The wine list was unusually lengthy and elaborate for a Chinese restaurant. As well as bottles such as Cloudy Bay Sauvignon Blanc 2017 at AS$90 compared to its retail price of AS$42, there were stacks of prestige wines too. If you have the means then you could indulge in labels like Henschke Mount Edelstone Shiraz 2014 at AS$320 compared to its retail price of AS$230, or even Penfolds Grange Hermitage 1990 at AS$1,850 for a wine that will set you back AS$875 in a shop.

Classic har gau was good, the dumpling coating reasonably thin and the prawn filling nicely cooked (13/20). Xiao long bao with its liquid centre of pork and vinegar was quite good, though not the best I have eaten; it is hard to compete with those at Din Tai Fung, for example (13/20).

The least good dish was a steamed morel and spinach dumpling, which would be more accurately labelled spinach with the merest hint of morel (11/20). Prawn and watercress was pleasant, the balance of seafood to vegetable much better than with the morel and spinach one, and the watercress leaves nicely cooked (13/20). The best was a grilled dumpling of prawn and sweetcorn, the prawn filling having some sweetness and the coating avoiding greasiness; this was served with a mild wasabi dipping sauce (14/20).
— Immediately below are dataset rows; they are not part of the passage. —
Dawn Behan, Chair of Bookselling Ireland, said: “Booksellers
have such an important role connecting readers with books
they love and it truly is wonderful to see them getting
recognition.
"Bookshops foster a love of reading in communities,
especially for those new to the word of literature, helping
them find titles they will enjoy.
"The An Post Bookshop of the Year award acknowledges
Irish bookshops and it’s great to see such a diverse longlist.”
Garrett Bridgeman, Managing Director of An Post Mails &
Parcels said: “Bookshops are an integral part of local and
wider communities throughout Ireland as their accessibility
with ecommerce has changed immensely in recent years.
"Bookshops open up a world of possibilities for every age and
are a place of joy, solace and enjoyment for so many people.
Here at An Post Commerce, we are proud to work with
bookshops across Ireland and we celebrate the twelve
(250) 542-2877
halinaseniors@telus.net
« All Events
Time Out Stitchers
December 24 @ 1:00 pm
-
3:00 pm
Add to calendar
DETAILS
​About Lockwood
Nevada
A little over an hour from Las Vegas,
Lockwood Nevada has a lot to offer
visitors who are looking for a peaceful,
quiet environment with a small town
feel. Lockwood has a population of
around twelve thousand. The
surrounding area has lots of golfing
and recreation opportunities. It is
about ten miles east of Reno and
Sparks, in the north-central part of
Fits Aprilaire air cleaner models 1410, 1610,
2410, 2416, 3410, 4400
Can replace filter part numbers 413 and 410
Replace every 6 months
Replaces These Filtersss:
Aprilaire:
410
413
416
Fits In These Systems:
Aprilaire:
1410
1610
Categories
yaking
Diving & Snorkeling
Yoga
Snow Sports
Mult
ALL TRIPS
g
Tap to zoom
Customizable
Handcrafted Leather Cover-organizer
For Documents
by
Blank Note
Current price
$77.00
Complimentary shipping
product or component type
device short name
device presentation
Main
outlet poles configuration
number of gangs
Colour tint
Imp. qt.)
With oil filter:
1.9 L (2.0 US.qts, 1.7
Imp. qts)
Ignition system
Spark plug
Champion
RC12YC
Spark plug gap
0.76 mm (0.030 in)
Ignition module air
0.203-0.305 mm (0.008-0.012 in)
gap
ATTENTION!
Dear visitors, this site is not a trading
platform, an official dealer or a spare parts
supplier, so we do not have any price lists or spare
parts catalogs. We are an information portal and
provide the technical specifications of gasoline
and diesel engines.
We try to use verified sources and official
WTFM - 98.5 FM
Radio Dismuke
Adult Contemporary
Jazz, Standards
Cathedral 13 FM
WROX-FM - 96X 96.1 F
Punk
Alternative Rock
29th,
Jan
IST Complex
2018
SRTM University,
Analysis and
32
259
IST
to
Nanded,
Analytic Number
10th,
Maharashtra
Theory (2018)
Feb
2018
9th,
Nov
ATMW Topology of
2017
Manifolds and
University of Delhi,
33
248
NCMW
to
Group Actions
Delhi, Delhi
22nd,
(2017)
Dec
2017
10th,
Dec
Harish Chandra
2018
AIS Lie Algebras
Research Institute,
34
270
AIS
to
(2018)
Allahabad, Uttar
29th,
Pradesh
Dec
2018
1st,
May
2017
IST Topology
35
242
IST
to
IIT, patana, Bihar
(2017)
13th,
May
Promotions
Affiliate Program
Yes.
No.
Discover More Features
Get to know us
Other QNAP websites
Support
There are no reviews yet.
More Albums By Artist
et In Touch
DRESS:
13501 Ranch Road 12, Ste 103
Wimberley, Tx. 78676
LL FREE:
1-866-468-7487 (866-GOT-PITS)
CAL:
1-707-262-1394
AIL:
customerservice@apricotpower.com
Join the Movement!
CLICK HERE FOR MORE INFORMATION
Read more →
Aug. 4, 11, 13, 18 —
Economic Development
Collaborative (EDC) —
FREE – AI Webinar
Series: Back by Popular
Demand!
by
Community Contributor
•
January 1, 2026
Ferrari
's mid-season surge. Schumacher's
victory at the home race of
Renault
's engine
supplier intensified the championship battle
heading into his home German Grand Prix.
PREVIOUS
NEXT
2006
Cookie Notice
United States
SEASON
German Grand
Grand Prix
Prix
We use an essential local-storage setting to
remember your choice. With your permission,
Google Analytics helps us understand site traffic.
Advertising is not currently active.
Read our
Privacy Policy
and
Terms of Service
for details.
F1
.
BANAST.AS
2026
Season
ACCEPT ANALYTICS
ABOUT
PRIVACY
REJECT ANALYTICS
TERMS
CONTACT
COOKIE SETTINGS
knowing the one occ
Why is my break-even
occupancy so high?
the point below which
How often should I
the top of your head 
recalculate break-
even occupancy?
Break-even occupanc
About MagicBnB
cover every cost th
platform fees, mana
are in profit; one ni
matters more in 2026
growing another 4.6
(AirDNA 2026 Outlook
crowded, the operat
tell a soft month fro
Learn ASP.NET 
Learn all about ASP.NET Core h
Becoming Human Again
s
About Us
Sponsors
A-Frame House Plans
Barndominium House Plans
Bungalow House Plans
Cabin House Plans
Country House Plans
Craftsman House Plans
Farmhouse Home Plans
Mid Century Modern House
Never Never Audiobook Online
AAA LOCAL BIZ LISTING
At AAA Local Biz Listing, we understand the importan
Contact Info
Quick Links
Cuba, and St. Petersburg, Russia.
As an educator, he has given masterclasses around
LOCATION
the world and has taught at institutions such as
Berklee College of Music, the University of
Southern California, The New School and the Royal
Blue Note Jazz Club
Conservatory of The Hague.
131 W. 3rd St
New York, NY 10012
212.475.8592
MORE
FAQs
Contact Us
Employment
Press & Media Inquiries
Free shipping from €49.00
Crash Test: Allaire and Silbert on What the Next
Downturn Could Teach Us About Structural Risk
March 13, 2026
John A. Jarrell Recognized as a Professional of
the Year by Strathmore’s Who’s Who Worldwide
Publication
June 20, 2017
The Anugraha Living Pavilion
Although the chefs appeared to be all Chinese, the waiting staff were mostly not. The waitress who served us was better than the one who took our order, who confidently listened to the order without making a note of it, and then had to come back a minute later to ask us what we had asked for. The bill came to AS$44 (£25) per person, with just jasmine tea to drink. In the evening, if you ordered from the a la carte and drank wine it would obviously be a pricier affair. Overall I enjoyed Mr Wong, with its lively atmosphere and pleasant dim sum.